* _Task prompt_: Collect every line in the listing below that contains the string "shown", and copy each of those lines out. Case counts: uppercase and lowercase letters do not match each other.

---------- Available data

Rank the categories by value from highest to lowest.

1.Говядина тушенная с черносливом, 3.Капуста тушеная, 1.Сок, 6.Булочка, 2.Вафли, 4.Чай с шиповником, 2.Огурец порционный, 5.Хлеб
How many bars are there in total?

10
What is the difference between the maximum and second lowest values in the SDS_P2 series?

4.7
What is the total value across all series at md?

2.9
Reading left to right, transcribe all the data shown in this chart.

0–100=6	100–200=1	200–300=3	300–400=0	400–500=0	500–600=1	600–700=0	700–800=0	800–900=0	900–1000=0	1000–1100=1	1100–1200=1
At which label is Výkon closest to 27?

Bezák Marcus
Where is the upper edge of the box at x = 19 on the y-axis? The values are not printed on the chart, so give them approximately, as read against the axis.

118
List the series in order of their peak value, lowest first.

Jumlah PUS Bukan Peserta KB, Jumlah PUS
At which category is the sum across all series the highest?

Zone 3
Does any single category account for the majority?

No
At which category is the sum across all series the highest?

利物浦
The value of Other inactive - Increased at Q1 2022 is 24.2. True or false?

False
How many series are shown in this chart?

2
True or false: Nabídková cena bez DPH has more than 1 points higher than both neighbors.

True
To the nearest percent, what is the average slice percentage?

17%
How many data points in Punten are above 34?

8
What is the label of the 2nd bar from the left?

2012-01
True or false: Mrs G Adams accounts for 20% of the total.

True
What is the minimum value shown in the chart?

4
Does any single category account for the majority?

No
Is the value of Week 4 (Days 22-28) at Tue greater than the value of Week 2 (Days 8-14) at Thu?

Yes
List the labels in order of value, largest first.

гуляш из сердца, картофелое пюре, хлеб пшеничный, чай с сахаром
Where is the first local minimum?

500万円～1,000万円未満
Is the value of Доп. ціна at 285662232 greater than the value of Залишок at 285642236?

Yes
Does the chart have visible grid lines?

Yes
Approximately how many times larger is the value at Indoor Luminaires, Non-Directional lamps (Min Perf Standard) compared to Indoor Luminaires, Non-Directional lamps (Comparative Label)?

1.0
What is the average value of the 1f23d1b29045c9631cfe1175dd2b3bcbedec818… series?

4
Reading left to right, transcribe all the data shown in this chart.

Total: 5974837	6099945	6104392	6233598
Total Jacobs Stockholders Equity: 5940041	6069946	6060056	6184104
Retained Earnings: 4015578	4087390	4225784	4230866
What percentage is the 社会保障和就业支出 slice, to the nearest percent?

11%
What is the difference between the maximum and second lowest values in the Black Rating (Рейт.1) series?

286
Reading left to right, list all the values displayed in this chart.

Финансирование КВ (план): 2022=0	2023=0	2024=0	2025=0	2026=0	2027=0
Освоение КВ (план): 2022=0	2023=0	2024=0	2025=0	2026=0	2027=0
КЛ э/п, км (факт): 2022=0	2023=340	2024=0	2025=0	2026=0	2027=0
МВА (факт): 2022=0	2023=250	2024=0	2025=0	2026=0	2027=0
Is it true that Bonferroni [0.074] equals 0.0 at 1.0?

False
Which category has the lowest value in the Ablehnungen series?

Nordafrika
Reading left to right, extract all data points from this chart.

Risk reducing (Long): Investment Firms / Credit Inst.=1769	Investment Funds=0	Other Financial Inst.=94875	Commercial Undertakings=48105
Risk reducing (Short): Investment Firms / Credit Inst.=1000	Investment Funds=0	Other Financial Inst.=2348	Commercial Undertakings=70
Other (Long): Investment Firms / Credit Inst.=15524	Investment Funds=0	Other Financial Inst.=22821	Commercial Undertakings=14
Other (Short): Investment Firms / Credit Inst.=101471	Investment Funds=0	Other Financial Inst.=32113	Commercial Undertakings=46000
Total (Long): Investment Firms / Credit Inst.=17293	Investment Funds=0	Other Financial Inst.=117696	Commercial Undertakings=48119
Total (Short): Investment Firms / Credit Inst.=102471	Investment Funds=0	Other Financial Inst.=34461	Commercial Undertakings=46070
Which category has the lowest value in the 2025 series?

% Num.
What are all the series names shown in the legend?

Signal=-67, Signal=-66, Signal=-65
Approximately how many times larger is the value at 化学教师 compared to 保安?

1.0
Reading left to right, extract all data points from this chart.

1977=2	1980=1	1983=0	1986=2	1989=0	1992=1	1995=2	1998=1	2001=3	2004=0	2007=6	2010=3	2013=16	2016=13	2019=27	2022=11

--------------------

* _Answer below_:
Reading left to right, transcribe all the data shown in this chart.
How many series are shown in this chart?
What is the minimum value shown in the chart?
Reading left to right, transcribe all the data shown in this chart.
What are all the series names shown in the legend?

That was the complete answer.